Third cutting alfalfa hay harvest advanced to 85 percent complete, ahead of last year’s 79 percent and the normal 74 percent. The condition of the hay crop is reported at 7 percent very poor, 16 percent poor, 33 percent fair, 38 percent good, and 6 percent excellent.
Pasture and range condition rated 9 percent very poor, 21 percent poor, 33 percent fair, 31 percent good, and 6 percent excellent. Precipitation and cooler temperatures are stirring late pasture growth. Livestock conditions are generally good with a few reports of face flies still on cattle.

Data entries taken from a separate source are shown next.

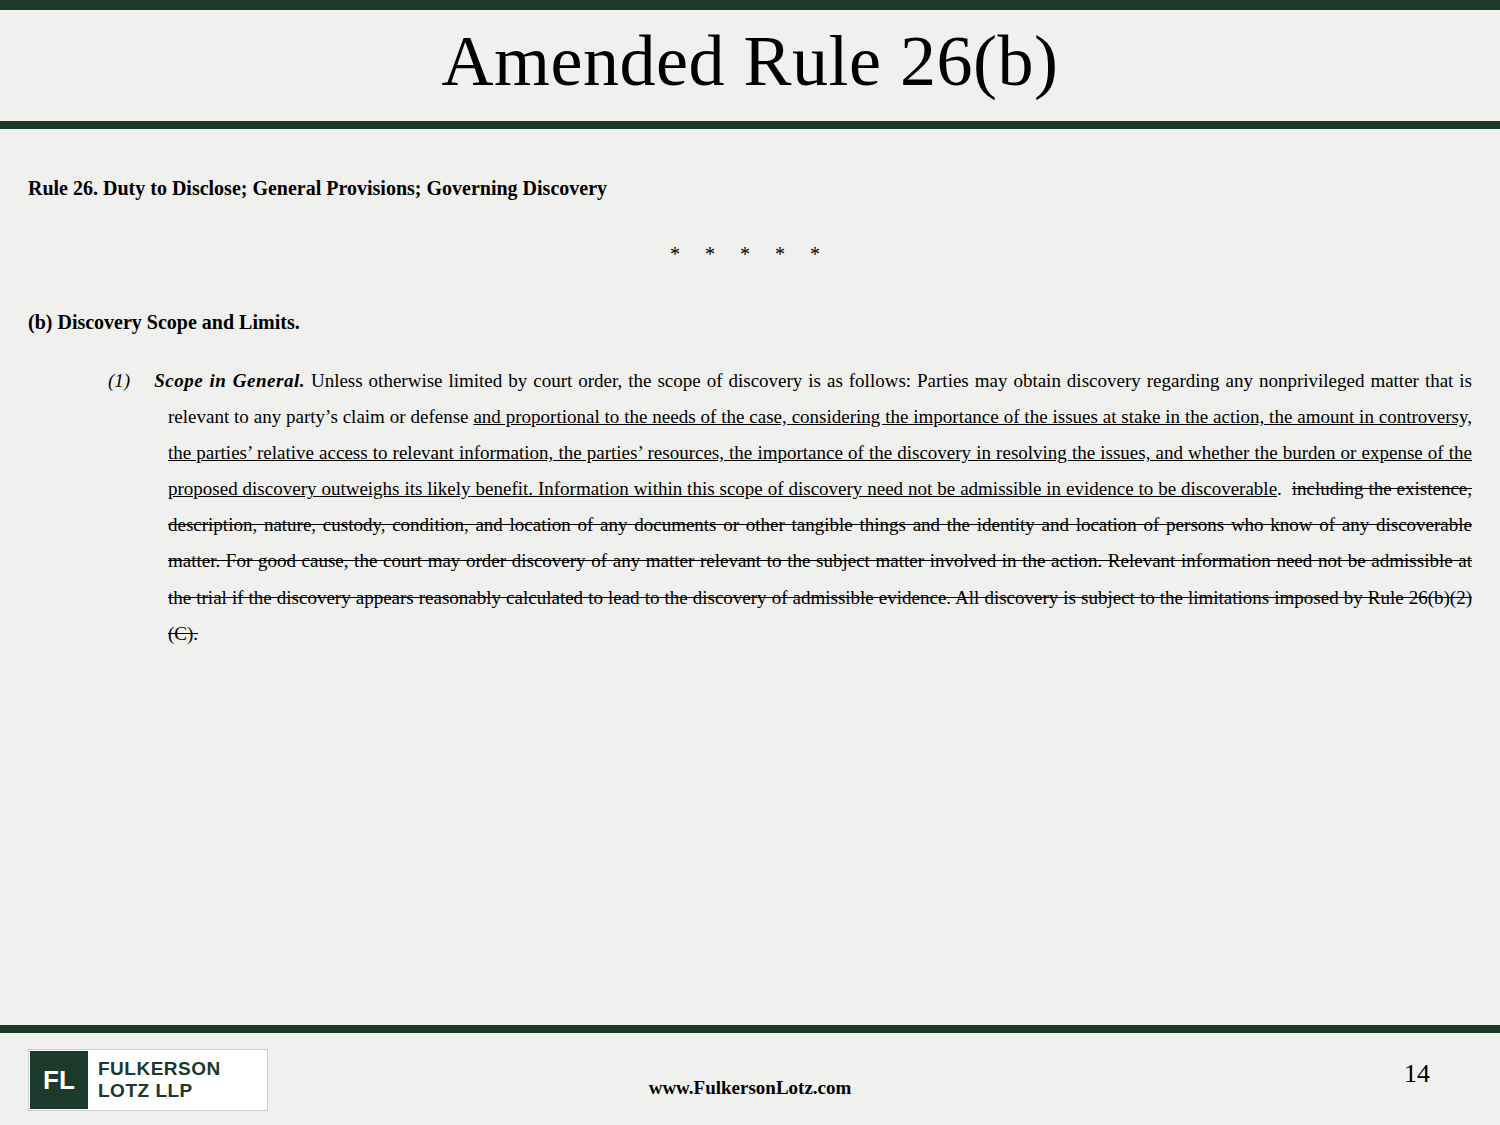Amended Rule 26(b)
Rule 26. Duty to Disclose; General Provisions; Governing Discovery
* * * * *
(b) Discovery Scope and Limits.
(1) Scope in General. Unless otherwise limited by court order, the scope of discovery is as follows: Parties may obtain discovery regarding any nonprivileged matter that is relevant to any party’s claim or defense and proportional to the needs of the case, considering the importance of the issues at stake in the action, the amount in controversy, the parties’ relative access to relevant information, the parties’ resources, the importance of the discovery in resolving the issues, and whether the burden or expense of the proposed discovery outweighs its likely benefit. Information within this scope of discovery need not be admissible in evidence to be discoverable. including the existence, description, nature, custody, condition, and location of any documents or other tangible things and the identity and location of persons who know of any discoverable matter. For good cause, the court may order discovery of any matter relevant to the subject matter involved in the action. Relevant information need not be admissible at the trial if the discovery appears reasonably calculated to lead to the discovery of admissible evidence. All discovery is subject to the limitations imposed by Rule 26(b)(2)(C).
FL
FULKERSON
LOTZ LLP
www.FulkersonLotz.com
14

IOWA PRELIMINARY WEATHER SUMMARY
Provided by Harry Hillaker, State Climatologist, Iowa Department of Agriculture & Land Stewardship
Iowa enjoyed two statewide rain events this past week. Tuesday (30th) brought the state’s most widespread rain since the night of June 26 with a statewide average of 0.68 inches. Tuesday’s rains were a nice slow soaker in most areas with greatest amounts of one to two inches from southwest, through central, into northeast Iowa. Even more rain fell on Friday (2nd) and Saturday (3rd) with a statewide average of 0.90 inches. Heaviest rains with the weekend event of one to two inches fell across central and east central areas. Unfortunately, the rain on Friday was accompanied by high winds and some hail over far northern Iowa during the morning and again from west central to northeast Iowa during the evening hours. A pair of isolated severe storms also were reported in southeast Iowa on Saturday afternoon. Rain totals for the week varied from 0.22 inch at Sioux City Airport to 4.49 inches near Stanley in Buchanan County. The statewide average rainfall was 1.58 inches while normal for the week is 0.89 inch. This was Iowa’s wettest week in ten weeks. Meanwhile temperatures were near to slightly below normal on Monday and Tuesday while unseasonably warm weather prevailed from Wednesday through Friday (and also into Saturday over the far southeast). Much cooler weather returned over the weekend. Temperature extremes varied from a Thursday (1st) afternoon high of 102 degrees at Keokuk to a Sunday (4th) morning low of 44 degrees at Sibley. Temperatures for the week as a whole averaged from 2 degrees above normal over the northwest to as much as 6 degrees above normal over the far southeast where highs in the mid 90s or above were recorded from Wednesday through Saturday. The statewide average temperature was 3.8 degrees warmer than normal.